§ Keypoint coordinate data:
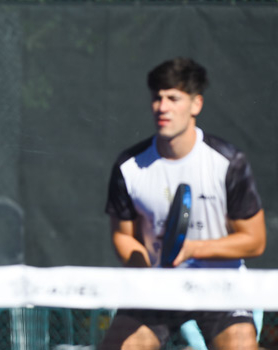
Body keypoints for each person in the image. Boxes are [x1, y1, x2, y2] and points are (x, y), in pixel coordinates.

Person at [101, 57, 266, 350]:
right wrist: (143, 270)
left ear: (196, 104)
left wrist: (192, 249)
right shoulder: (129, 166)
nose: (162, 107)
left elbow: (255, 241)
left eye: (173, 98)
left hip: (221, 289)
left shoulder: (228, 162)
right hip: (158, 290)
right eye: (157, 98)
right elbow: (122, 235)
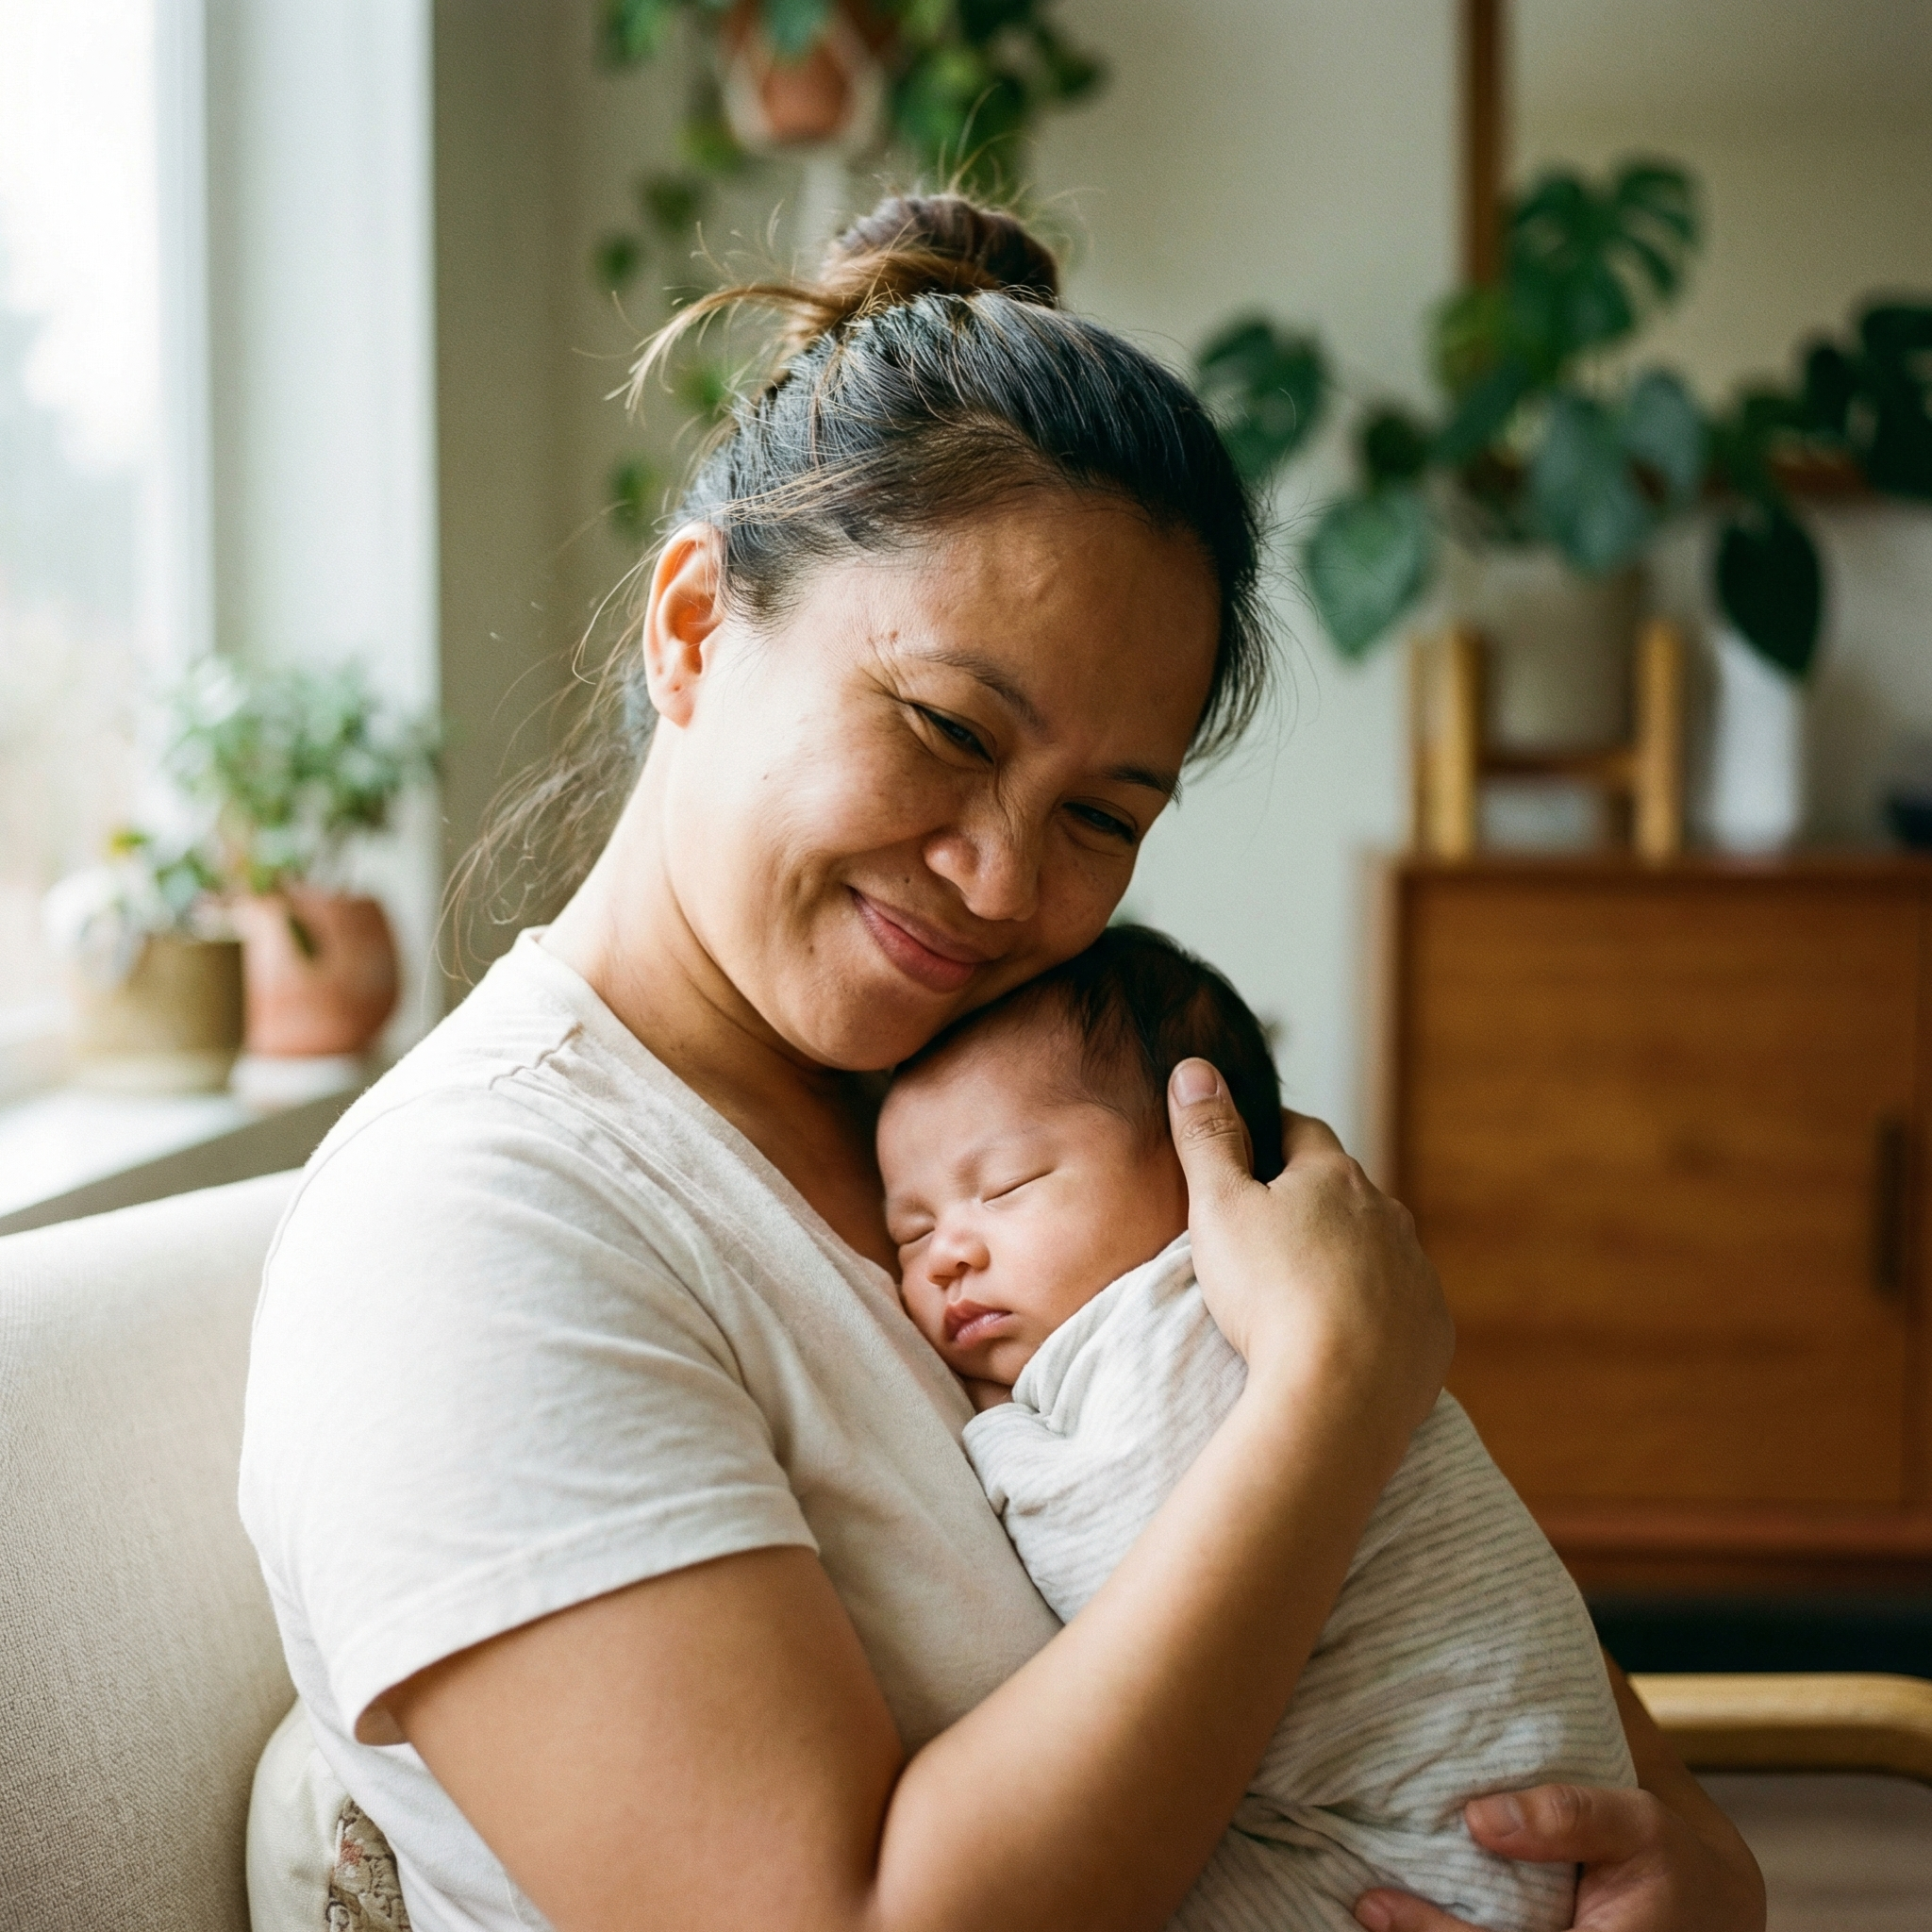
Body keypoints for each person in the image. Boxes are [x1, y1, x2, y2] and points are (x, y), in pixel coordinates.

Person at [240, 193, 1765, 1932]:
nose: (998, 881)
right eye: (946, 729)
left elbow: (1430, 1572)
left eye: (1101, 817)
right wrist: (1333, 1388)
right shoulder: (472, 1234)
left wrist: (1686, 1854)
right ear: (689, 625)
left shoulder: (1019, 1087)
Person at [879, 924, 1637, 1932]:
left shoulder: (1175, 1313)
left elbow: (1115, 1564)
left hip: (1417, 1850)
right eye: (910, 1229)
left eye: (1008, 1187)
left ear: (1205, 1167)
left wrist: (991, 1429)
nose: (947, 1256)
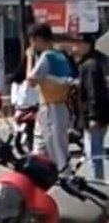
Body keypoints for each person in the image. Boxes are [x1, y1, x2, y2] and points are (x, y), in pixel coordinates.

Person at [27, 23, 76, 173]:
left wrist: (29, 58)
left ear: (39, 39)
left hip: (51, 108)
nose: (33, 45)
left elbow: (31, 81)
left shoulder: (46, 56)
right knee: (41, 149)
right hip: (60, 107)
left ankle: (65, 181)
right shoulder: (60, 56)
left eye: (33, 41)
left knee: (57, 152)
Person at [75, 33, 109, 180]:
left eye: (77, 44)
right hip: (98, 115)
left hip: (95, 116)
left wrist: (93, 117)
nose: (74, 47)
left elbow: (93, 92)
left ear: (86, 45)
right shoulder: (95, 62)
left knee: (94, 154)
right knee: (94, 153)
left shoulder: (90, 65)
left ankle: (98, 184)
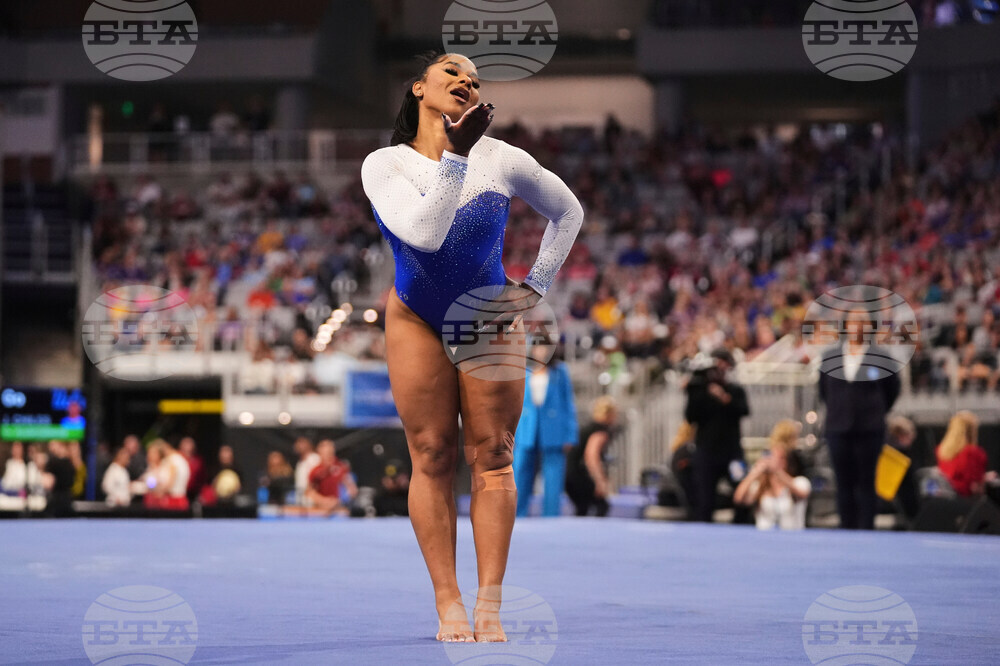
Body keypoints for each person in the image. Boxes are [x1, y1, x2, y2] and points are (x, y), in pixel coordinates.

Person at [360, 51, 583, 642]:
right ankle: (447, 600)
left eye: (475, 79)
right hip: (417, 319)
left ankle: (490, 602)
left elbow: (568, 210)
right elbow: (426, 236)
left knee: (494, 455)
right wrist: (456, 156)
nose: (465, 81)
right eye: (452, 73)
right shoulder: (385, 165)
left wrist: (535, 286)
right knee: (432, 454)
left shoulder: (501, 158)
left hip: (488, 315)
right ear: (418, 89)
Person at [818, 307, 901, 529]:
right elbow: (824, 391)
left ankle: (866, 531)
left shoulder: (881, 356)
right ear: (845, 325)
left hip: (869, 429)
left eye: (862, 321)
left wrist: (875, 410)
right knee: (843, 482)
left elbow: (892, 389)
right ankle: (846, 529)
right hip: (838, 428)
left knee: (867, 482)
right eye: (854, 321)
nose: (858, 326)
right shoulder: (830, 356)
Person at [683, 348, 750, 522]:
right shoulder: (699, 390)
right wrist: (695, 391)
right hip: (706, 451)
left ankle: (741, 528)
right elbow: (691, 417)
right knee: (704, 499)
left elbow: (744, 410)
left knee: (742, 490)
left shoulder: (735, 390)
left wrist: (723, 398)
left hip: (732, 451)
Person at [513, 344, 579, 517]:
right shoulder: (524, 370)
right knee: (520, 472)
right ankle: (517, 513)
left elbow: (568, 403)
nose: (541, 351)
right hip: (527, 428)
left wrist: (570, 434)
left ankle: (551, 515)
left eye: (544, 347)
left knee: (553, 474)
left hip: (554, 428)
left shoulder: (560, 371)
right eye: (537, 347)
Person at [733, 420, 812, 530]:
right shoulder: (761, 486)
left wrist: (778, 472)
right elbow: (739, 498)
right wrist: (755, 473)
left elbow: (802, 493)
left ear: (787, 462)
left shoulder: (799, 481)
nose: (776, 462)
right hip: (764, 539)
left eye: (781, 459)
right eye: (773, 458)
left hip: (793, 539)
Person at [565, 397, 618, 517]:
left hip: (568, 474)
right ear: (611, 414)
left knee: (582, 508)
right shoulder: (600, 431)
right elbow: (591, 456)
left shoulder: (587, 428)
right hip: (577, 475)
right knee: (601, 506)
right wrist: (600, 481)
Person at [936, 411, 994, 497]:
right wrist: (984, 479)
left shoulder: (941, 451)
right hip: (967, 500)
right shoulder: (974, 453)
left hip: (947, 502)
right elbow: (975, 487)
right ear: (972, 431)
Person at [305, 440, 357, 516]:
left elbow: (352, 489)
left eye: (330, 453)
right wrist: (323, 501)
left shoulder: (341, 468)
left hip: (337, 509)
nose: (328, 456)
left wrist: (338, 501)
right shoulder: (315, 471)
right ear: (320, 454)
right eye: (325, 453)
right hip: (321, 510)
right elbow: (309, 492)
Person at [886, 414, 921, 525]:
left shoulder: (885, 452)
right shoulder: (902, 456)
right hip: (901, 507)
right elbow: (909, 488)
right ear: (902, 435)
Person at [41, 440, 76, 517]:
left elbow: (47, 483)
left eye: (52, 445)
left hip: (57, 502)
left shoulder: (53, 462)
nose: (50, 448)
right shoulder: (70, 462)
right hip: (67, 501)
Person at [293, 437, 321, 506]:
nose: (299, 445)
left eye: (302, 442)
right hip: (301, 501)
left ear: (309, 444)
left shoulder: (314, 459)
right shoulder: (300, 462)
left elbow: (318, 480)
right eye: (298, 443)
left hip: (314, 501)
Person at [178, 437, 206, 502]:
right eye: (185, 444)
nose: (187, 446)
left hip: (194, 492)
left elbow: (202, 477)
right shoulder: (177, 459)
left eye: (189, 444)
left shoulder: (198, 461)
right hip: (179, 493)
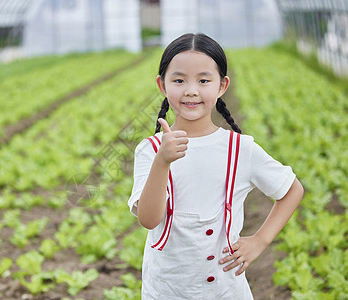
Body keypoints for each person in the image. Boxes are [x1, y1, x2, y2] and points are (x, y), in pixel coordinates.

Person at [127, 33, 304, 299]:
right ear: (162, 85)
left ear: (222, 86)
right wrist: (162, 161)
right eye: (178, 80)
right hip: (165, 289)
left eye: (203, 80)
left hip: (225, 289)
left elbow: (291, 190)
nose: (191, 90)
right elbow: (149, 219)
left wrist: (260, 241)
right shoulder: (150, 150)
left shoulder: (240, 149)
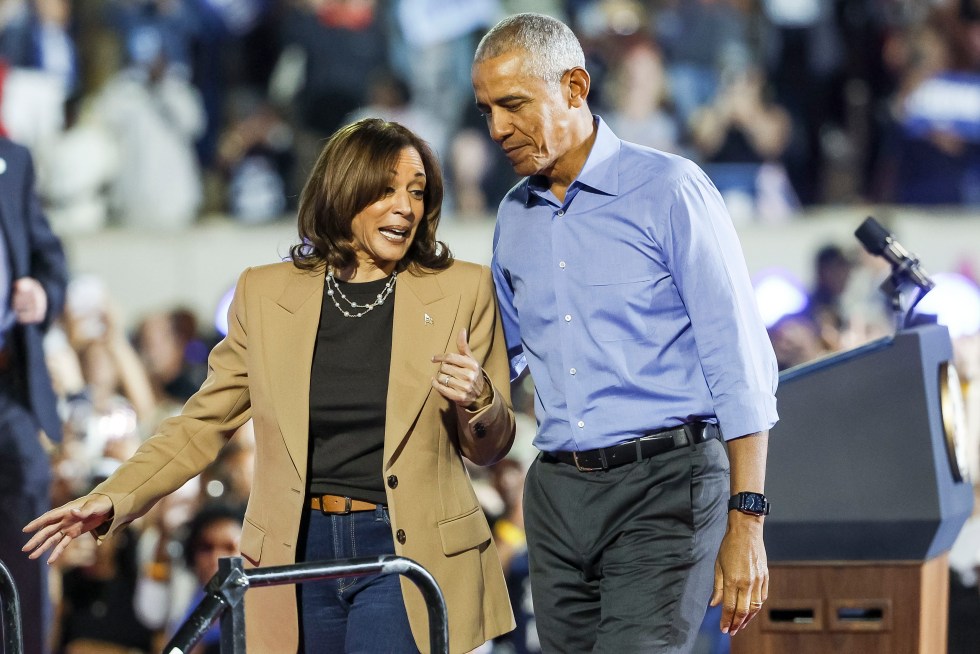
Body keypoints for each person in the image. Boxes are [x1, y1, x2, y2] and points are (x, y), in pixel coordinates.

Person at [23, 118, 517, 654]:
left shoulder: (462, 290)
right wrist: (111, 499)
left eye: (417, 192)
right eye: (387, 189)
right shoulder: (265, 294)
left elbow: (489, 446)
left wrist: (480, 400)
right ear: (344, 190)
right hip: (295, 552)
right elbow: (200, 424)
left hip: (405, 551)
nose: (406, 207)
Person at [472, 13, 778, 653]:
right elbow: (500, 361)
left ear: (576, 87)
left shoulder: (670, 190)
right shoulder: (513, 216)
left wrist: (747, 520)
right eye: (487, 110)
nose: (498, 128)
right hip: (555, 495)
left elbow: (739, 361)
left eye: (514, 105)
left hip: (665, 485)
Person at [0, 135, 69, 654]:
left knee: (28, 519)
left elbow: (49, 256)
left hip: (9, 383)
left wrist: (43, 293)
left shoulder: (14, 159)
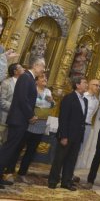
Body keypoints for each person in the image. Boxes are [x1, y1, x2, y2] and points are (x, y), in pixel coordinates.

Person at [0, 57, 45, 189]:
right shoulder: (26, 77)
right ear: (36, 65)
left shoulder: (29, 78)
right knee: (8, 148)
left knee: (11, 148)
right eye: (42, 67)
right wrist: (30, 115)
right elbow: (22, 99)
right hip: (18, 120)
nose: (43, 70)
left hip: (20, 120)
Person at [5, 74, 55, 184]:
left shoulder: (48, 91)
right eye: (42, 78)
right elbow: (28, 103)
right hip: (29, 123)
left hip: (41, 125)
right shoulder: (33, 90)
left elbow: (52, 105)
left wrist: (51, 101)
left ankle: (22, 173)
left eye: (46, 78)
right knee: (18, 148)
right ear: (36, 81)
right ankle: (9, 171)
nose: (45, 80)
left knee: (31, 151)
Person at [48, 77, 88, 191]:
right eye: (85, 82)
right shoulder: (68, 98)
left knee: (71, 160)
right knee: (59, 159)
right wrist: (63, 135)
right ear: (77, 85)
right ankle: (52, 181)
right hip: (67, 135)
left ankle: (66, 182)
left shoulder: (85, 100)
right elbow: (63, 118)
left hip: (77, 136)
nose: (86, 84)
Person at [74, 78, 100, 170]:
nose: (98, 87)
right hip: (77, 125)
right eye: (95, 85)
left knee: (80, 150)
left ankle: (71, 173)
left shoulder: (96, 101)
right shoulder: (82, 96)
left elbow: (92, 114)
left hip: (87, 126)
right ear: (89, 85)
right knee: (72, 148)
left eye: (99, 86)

§ Problem details: Output the lines of the records above exactly as they appear, from the line containing "left eye: (46, 78)" through the line containing "right wrist: (63, 135)".

§ Result below:
left eye: (46, 78)
right knee: (18, 148)
right ear: (36, 81)
right ankle: (9, 171)
nose: (45, 80)
left knee: (31, 151)
Person at [48, 77, 88, 191]:
right eye: (85, 82)
right shoulder: (68, 98)
left knee: (71, 160)
right knee: (59, 159)
right wrist: (63, 135)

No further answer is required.